Халтурщик! – сплюнул Борька и поправил свой тяжёлый автомат «галиль», оттягивающий плечо. – Пошли отсюда…

Мне очень не хотелось бесцельно слоняться по узким извилистым улочкам Старого города, заходить в многочисленные лавки торговцев, по-бараньи пялиться и хлопать глазами, с трудом разбирая быстрый полужаргонный диалект, на котором Борька общался с хозяевами лавок.

Давай отдохнём, – протянул я, но Борька цокнул коваными подковками высоких армейских ботинок и отвернулся.

Оставайся, если хочешь. Один пойду…

Отпускать его не хотелось. Мало того, что его может задержать военный патруль или полиция, ведь ходить в форме с автоматом в арабском квартале солдатам вне службы категорически запрещено, так в его состоянии он и сам запросто натворит кучу глупостей.

Ладно…

Я последний раз оглянулся на поющего Давида и заметил, как тот, допев, аккуратно поставил кифару в невесть откуда взявшийся футляр с бархатной красной сердцевиной, вынул из складок одежд бутылку с русской надписью на этикетке «Стопка» и отхлебнул большой глоток.

Ну, что я говорил? – усмехнулся Борька. – Наш российский, из бывших лабухов, промышляет. С голодухи не то запоёшь…
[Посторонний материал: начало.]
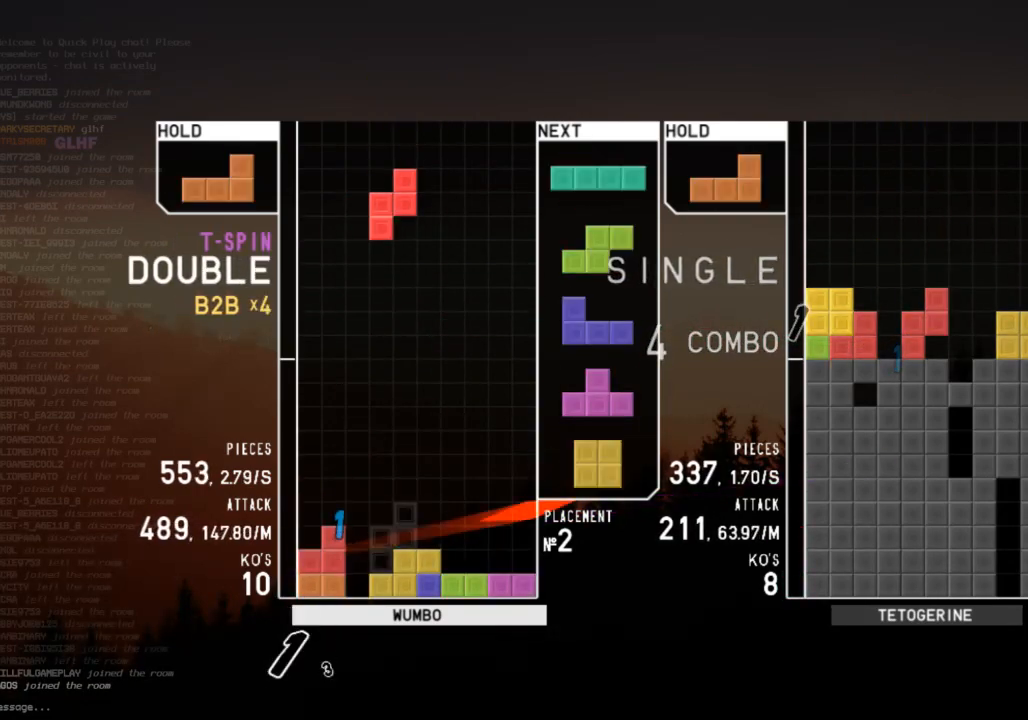
{"keys": ["down", "left"], "events": [[33, "down", "down"], [67, "z", "up"], [100, "right", "down"], [167, "c", "down"], [167, "down", "up"], [267, "c", "up"], [267, "right", "up"], [300, "down", "down"], [333, "down", "up"], [400, "right", "down"], [400, "x", "down"], [433, "down", "down"], [433, "right", "up"], [500, "left", "down"], [500, "x", "up"]]}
Сам-то давно старожилом стал?

Я – другое дело. Я в армии, – он похлопал по прикладу автомата. – У меня другая музыка…

Солнце ещё стояло над башней Давида, но уже наплывали неплотные голубоватые облака. Чувствовалось, наступает вечер, а значит, пора выходить из арабского квартала.

Автобусы в этот субботний вечер начнут ходить не раньше шести часов, и можно спокойно подождать у Стены Плача, а потом в общей толпе уехать куда–нибудь в сторону светящейся многолюдной улицы Яффо, но появляться у Стены Плача в форме и с автоматом опять же небезопасно, поэтому мы пошли напрямик к Цветочным воротам, повторяя путь, которым сюда пришли.

Помоги! – Борька остановился, вытащил из кармана пакет с бинтом и закатал рукав.

Кровь из перевязанного предплечья уже не сочилась, но, по неумению, прежнюю повязку я затянул чересчур сильно, и Борькина рука теперь сгибалась плохо, а кожа приобрела лиловый оттенок от застоявшейся крови.

Может, пойдёшь в больницу? – неуверенно спросил я. – А то ещё будет заражение…

Пустяки! – махнул здоровой рукой Борька. – Перевязывай.

Подсохшая ранка было совсем небольшой, однако, когда я отрывал остатки бинта, кровь пошла снова, но уже не такая, как вначале, а розовая и водянистая.

Чтоб им! – выругался Борька, спуская рукав и разминая перетянутую свежим бинтом руку. – Ничего, прорвёмся…

Ну, зачем тебе это всё? – уныло спросил я. – Кого ты собрался искать? Ты хоть запомнил эту девицу и её двух придурков?

Мне б только её найти, – вздохнул Борька, – а тех двух… Да никуда они, черти, не денутся, всё равно залетят когда-нибудь!

Некоторое время мы плелись молча, потом наши шаги стали быстрее, и Борька, не глядя на меня, поинтересовался:

Дуешься? Мол, ввязался в историю, которая тебе нафиг не нужна, да? Гулял бы себе, как вся остальная публика, любовался бы достопримечательностями…

Как можно оставлять человека в беде? – отозвался я.

Да какая это, к чёрту, беда?! – с досадой отмахнулся он. – Я один виноват, это мои проблемы… А тебе – спасибо…

В ближайшей лавке мы купили бутылку водки, и молчаливый хозяин-армянин дал нам в придачу два больших золотисто-розовых грейпфрута.

Пойдём куда-нибудь отсюда, – поморщился Борька, – не могу я больше здесь находиться, среди этих лавок, среди этой суеты…

Мы выбрались из Старого города и пошли по шоссе вдоль высокой розовой стены. Я разглядывал ряды пыльных олив, а Борька пинал твёрдым чёрным носком ботинка мелкие камешки на дороге.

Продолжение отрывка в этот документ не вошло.